When I was ready for him to meet my kids we met at a neutral location. At the time, he had two dogs and we met near a lake near us. I just introduced him as somebody that was a friend of mine that had some dogs and that I thought they would like to meet him. We took the kids and the dogs for a walk and they had a great time. It was no pressure.
Then slowly we built it up. A few times we met for dinner. He came over for dinner. He had a house that’s about four hours from where we live now at that point and we went out and spent the weekend at his house. It was just a slow gradual kind of introduction.
Then I had a very bad car accident and while I recovering from my injuries I think he was pretty much over at my house every day. So the kids were used to him. My daughter’s got him wrapped around her finger. My son is a little more stand-offish.
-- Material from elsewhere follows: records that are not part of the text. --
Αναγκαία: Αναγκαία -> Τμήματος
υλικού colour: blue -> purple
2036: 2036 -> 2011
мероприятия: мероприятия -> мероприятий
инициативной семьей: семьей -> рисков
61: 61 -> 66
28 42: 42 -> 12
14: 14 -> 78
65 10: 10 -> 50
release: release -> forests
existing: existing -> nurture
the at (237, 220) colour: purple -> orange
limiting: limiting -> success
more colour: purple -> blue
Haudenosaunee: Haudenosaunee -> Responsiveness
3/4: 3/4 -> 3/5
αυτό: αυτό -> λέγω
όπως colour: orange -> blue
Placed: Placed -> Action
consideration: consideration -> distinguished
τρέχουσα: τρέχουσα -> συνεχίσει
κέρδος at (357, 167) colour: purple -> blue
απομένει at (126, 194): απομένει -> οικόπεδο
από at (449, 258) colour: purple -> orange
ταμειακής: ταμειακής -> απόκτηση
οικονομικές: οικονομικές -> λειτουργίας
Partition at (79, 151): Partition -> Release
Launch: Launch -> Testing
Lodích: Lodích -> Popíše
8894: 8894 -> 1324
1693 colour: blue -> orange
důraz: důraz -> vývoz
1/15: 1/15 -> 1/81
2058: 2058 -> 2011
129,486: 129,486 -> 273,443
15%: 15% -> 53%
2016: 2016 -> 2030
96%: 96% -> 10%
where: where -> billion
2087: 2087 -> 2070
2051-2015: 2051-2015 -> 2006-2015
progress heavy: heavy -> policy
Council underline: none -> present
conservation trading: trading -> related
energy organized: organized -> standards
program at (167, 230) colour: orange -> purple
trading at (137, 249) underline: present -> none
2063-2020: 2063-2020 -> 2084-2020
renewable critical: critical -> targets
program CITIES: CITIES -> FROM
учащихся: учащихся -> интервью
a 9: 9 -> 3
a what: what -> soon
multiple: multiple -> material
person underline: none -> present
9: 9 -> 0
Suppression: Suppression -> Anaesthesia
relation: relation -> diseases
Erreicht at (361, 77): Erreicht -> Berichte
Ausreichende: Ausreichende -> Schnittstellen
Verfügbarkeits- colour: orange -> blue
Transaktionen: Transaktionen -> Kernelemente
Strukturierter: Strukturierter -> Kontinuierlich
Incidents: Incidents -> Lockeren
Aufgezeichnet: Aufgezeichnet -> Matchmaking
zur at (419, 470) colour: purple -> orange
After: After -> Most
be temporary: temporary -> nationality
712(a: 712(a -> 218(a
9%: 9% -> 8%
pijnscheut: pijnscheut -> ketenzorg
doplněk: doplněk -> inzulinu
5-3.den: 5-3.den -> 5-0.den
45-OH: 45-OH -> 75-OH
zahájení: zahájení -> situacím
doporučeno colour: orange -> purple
I think because he feels a loyalty to his dad and I know that his dad kind of enforces that. But they’ve got a very good relationship.
It’s really good that I’ve moved on and I’ve gotten married and I have a new child who’s just the apple of my eye and the apple of my husband’s eye. He doesn’t have any other children. He’s taken in mine and at fifty, I think that’s a significant thing for him too because I don’t think that he had planned on having children. He’s a great father and a fantastic husband and just a wonderful man. And I’m very happy right now in spite of all the issues that I have to deal with, with my ex-husband to this day.
Follow Liv’s blog at Live By Surprise.
The Divorce Coach Says
It’s helpful to realize that being in an intimate relationship is, for most of us an integral part of our being. While being a romantic partner may be just one of many hats we wear, it can be more fundamental to our core than the others.
When you choose not to date, you’re choosing to close off that part of your being. That’s OK when it’s a conscious choice such as when there’s simply little free time or you know you’re not emotionally ready.
When it’s not a conscious choice then it could be a sign that you’re avoiding some personal work such as building your confidence and self-esteem. Sometimes the resistance is from just not knowing the mechanics of modern dating and frankly, that’s an easy problem to solve. There are dating coaches who can support you through this.
When you start to see other couples and feel envious of their intimate relationship, it’s a sign you’re graving intimacy. I will admit to wishing for a way to fast forward through the dating process to a committed relationship but have to tell you that I haven’t found one yet. Your soul mate isn’t likely to magically appear one day at your desk or your front door. So if you want that relationship, you’re going to have to go through the dating process and the first key to making that fun is believing in yourself. You are a catch!